How to install without docker?
saddy001 opened this issue · comments
How to install fauxpilot without docker?
That can be an easy process or a slightly painful one depending upon how much control you have over where you're installing. If you have root access and it's an Ubuntu-like system, it'll be easyish.
Basically you need to do the following:
- Build triton server (their docs show how to do this).
- Build the fastertransformer backend. Refer to @moyix 's docker file for how to build it.
- Modify the setup.sh and launch.sh scripts so that they work without docker
- Profit.
Now, the difficulty comes from the fact that you've to install dependencies for Triton and faster transformer backends. If you have root access, this will be easy. Otherwise you've to get the dependencies and build them from source first. Then you'll have to modify the cmake files while building Triton and fastertransformer so that they find these dependencies. There'll also be some issues regarding versioning - you're dealing with 3 systems (Triton, fastertransformer backend, and faster transformer itself), and unfortunately I couldn't find clear guidelines on which versions are compatible with each other, so had to stumble my way through this.
I had to do this recently for a system where I didn't have root and not all libraries were installed. It was...an adventure. Wouldn't recommend unless you really have to do this.
I've tried to install fauxpilot on WSL2 (Ubuntu 20.04) without docker, due to many reasons (mainly network problems, but also disk storage shortage). Here's something I could share:
-
As for triton (repo), it seems there are no pre-built releases for Ubuntu (only client, no server), so you have to build from source following the part of documentation for building without docker.

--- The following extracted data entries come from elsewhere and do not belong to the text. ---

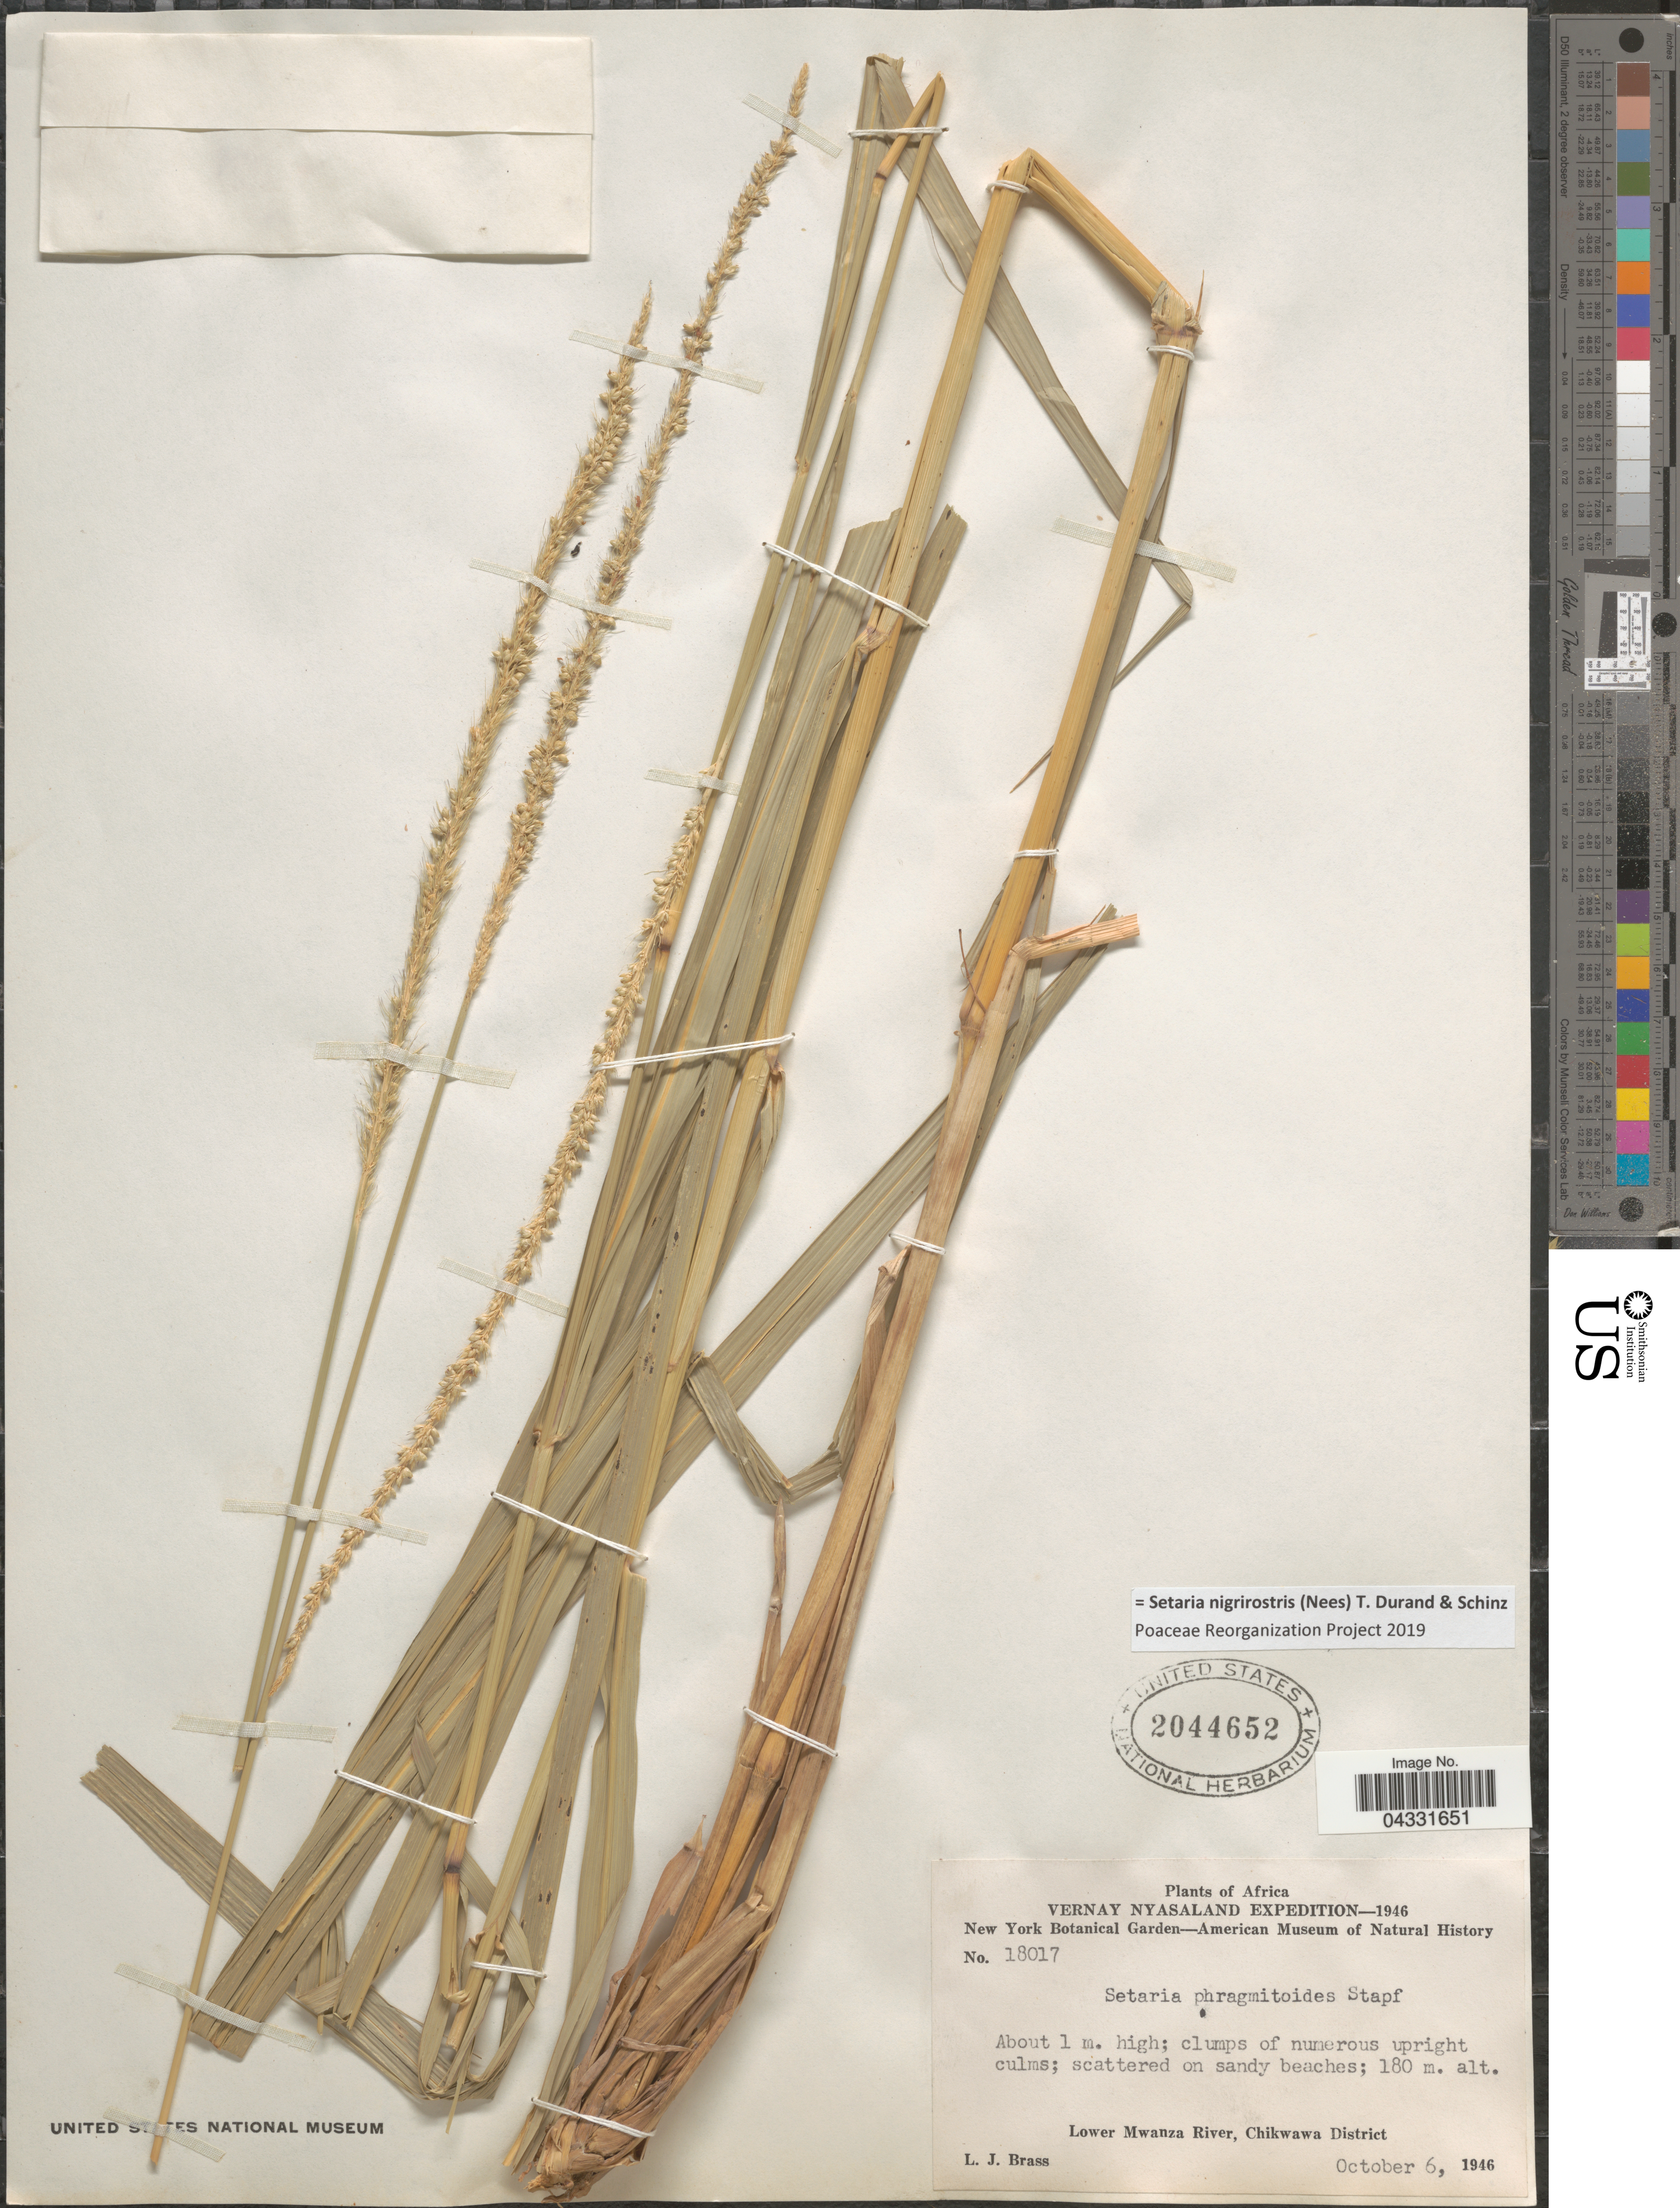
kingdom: Plantae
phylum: Tracheophyta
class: Liliopsida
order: Poales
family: Poaceae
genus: Setaria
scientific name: Setaria nigrirostris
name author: (Nees) Durand & Schinz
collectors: L. J. Brass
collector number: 18017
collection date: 1946-10-06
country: Tanzania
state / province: Mwanza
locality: Vernay Nyasaland Expedition-1946. Lower Mwanza River, Chikwawa District.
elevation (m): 180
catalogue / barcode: US 2044652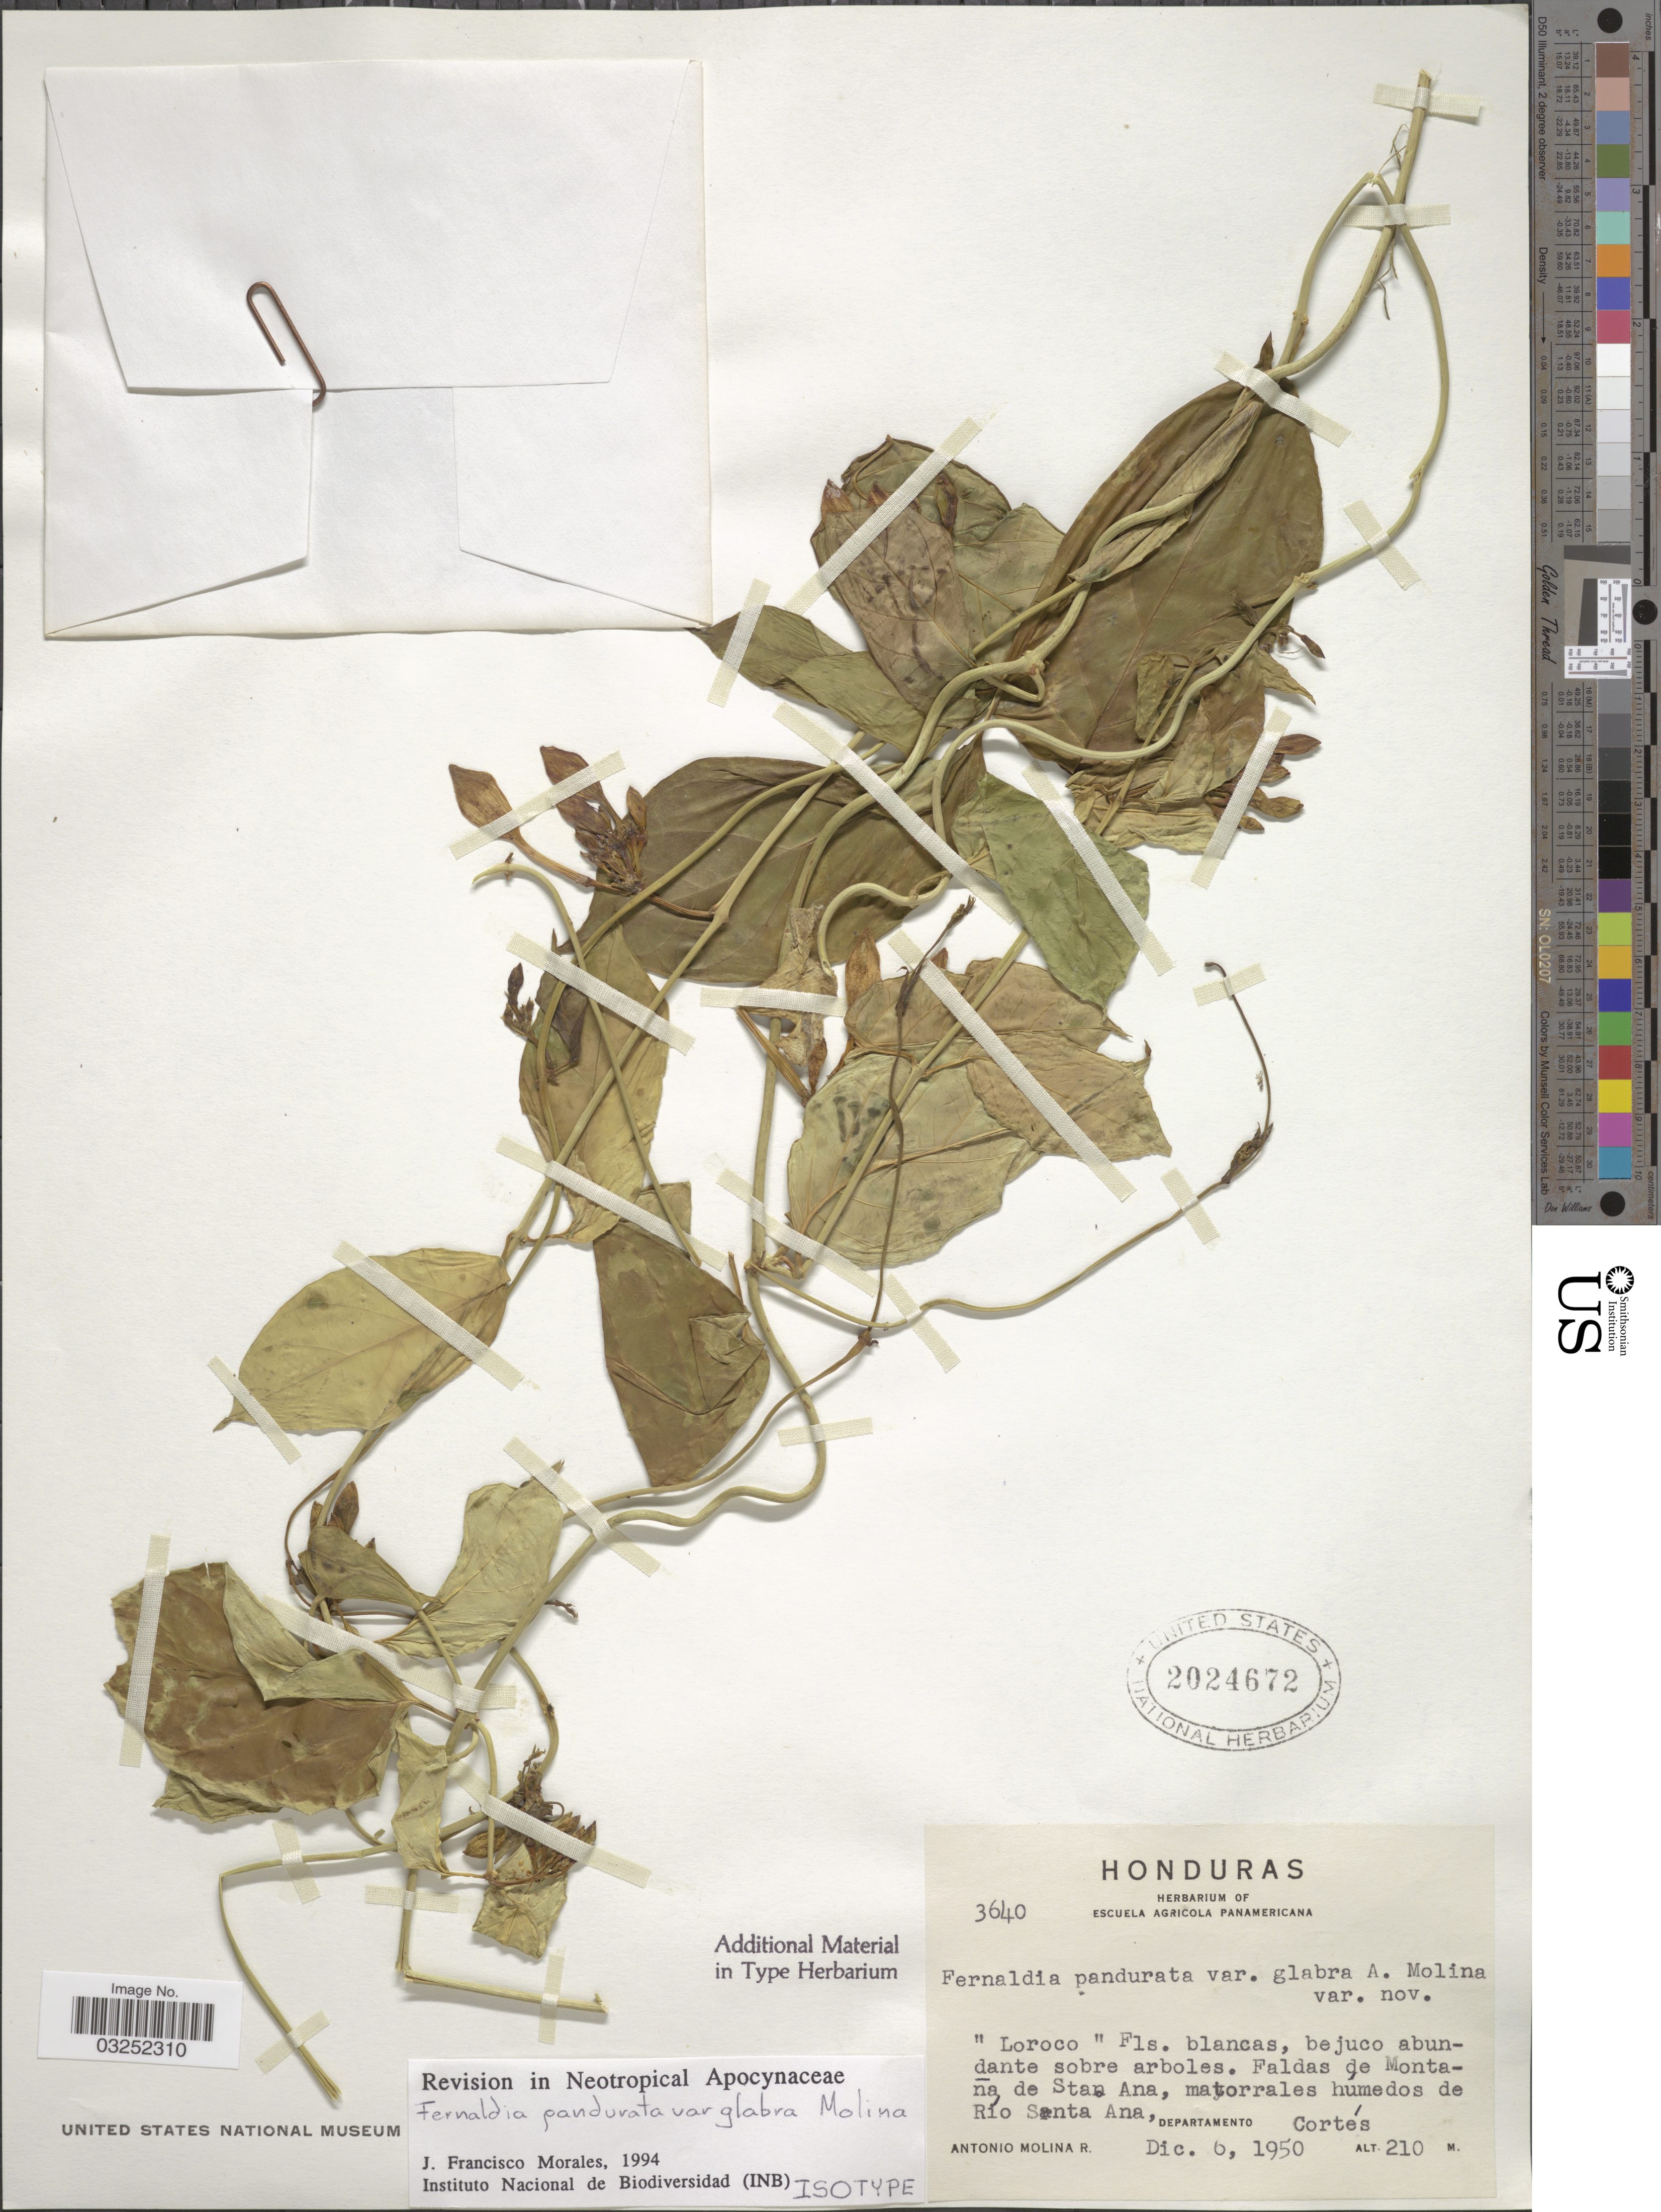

- First you have to prepare CUDA and cuDNN so that it works like in official NGC container (but TensorRT mentioned in the guide is not needed for fauxpilot, at least for FasterTransformer backend),
- Then you may install apt package / cmake / pip packages according to the
Dockerfile
generated bybuild.py --dryrun
option (in triton server source folder). - Finally, build from source. I use such options for building:
./build.py -v --enable-logging --enable-stats --enable-gpu --enable-tracing --endpoint=http --endpoint=grpc --no-container-build --build-dir=$(pwd)/build
If you are working on other platforms, please check the options bybuild.py -h
and see if anything is missed. - When files are all built, copy them to
/opt
folder.
-
As for
fastertransformer_backend
(repo), just follow the Dockerfile like what @thakkarparth007 mentioned. You just need to divide themake -jx install
command at last intomake -jx && sudo make install
if you do not compile the files as root. The compiled libs are going into/opt/tritonserver
, and you may check the directory once again so that nothing is wrong. -
After all these finished, clone this repo, and install the pip packages mentioned in
Dockerfile
, as well as the requirements undercopilot_proxy
folder (simply byrequirements.txt
). As for the main scripts,setup.sh
is still applicable for generating.env
file and downloading models, butlaunch.sh
should be avoided. You just need to launch the model by:source .env CUDA_VISIBLE_DEVICES=${GPUS} mpirun -n 1 --allow-run-as-root /opt/tritonserver/bin/tritonserver --model-repository=${MODEL_DIR}
Then you may launch the api server by running the
app.py
undercopilot_proxy
folder. As for my device, gRPC port (8001) somehow does not work, so I change it to http port (8000) in the api server's script.
There are many trivial problems during compilation and deployment (mostly path problems), but they should be easy to cope with. As for the version problem mentioned by @thakkarparth007, I just use version 22.06
for triton server (the number is for NGC version; triton itself is v2.23.0
) noted in fastertransformer_backend's Dockerfile; CUDA version = 12.1.0-1; cuDNN 8.8.1.3-1+cuda12.0. However, fauxpilot seems to use 22.09
triton image as base, so maybe it is built later.
Thanks for your feedback. However, I found that I can run the CodeGen model through Huggingfaces Transformers library, which is much easier.